Although the investment is only being announced today, it looks like it’s part of a bigger financial deal between the Swedish VCs and Rocket.
Earlier this year Kinnevik took a 25% stake in Rocket, following the exercise of warrants during the first quarter of 2012. That deal also included Kinnevik investing directly into at least 15 of Rocket’s e-commerce businesses (clones, if you will) including those in fashion (a 10% stake in shoe site Zalando for $365 million/€287m, Dafiti, Lamoda, Namshi, the Iconic, Zalora and Zando); furniture and home decor (Home24, Westwing); Rocket’s Airbnb clones Wimdu and Airizu; Foodpanda for online food ordering; as well as other online shopping malls on top of Lazada (Kanui and Linio). There are others that are also un-named as yet, the company notes.
What’s notable about today’s news is that Rocket has actually put a $40 million price-tag on it: to date many of the company’s dealings have been vague on actual figures, with numbers more likely to be “double digit millions” rather than actual amounts.
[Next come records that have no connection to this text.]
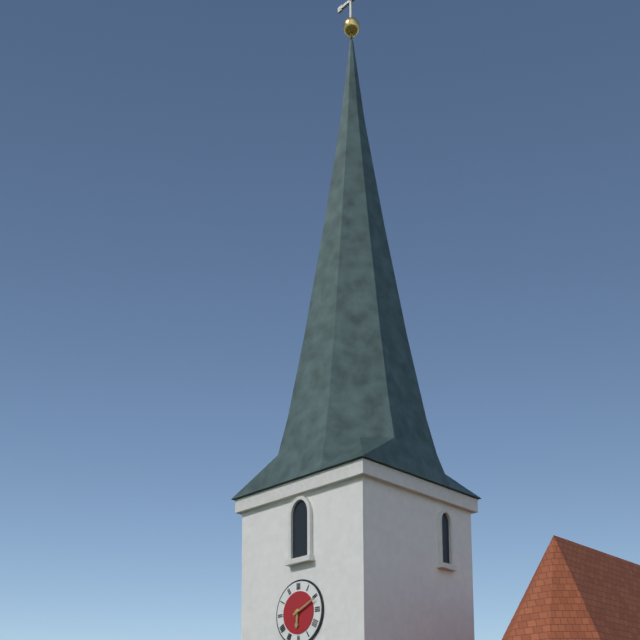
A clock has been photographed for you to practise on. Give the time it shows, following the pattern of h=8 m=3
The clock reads h=6 m=11
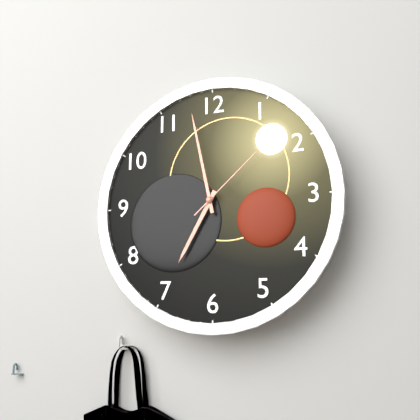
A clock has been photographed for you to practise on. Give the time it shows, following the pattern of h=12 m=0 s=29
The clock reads h=6 m=58 s=8
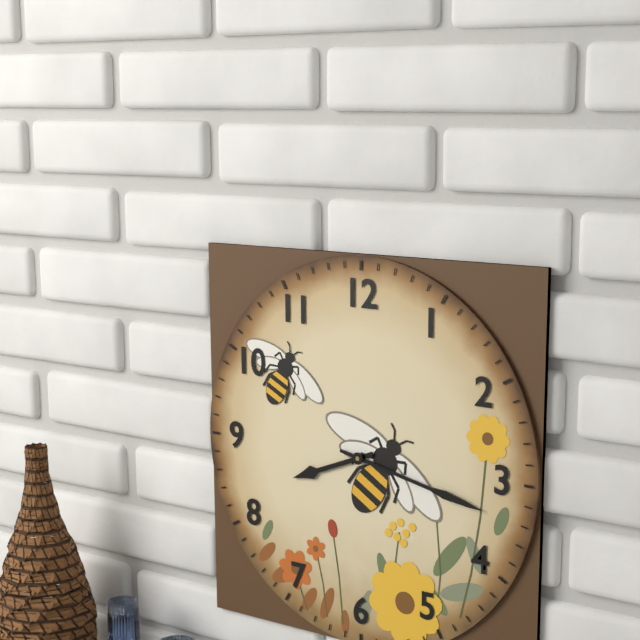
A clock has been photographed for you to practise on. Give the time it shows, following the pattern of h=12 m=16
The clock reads h=8 m=17
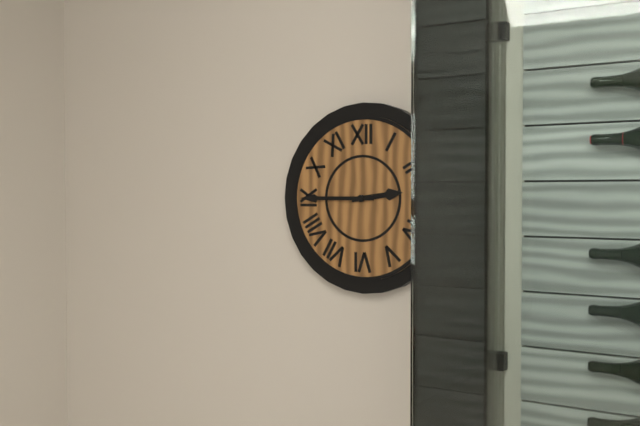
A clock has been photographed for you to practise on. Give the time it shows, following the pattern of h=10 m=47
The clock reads h=2 m=45
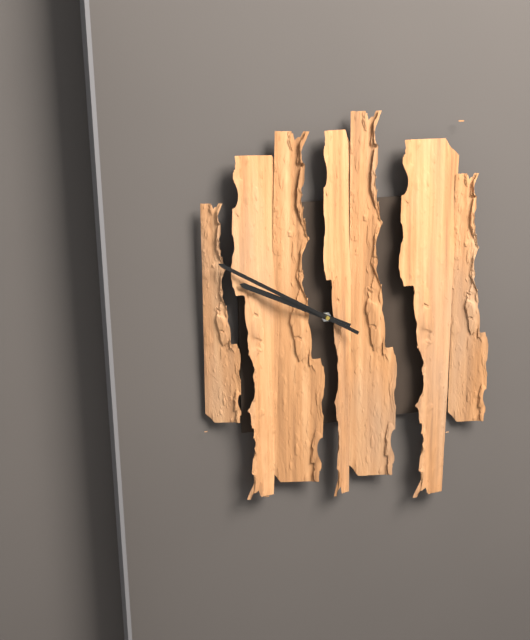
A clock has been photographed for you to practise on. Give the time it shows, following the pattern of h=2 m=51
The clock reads h=9 m=50
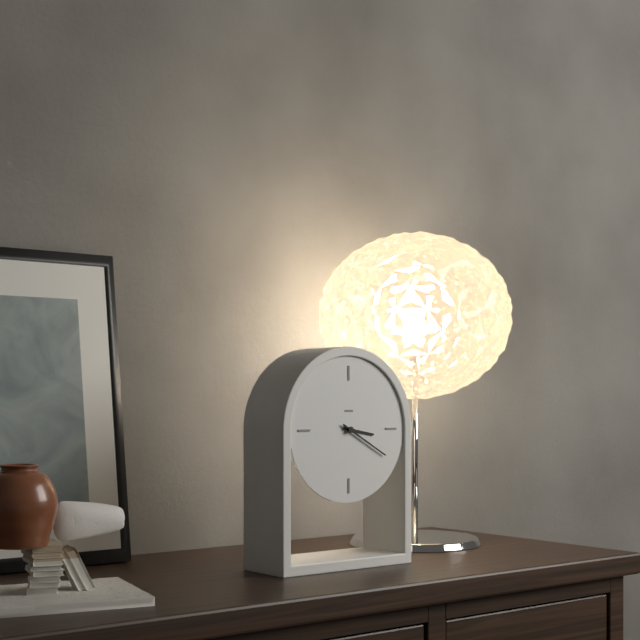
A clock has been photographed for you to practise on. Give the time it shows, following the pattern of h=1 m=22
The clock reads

What still remains vague, however, is any idea of how well sites like Lazada are doing in their respective markets. “We have attracted a very broad range of customers from both the bigger cities as well as rural areas but we are unfortunately unable to provide any numbers at this stage,” a spokesperson from Rocket tells TechCrunch.
As Rocket aggressively builds out businesses into new markets based on proven dot-coms from other parts of the world, it has had some very notable successes — for example, the clones CityDeal and Alando were bought respectively by their progenitors Groupon and eBay to spearhead each company’s European growth.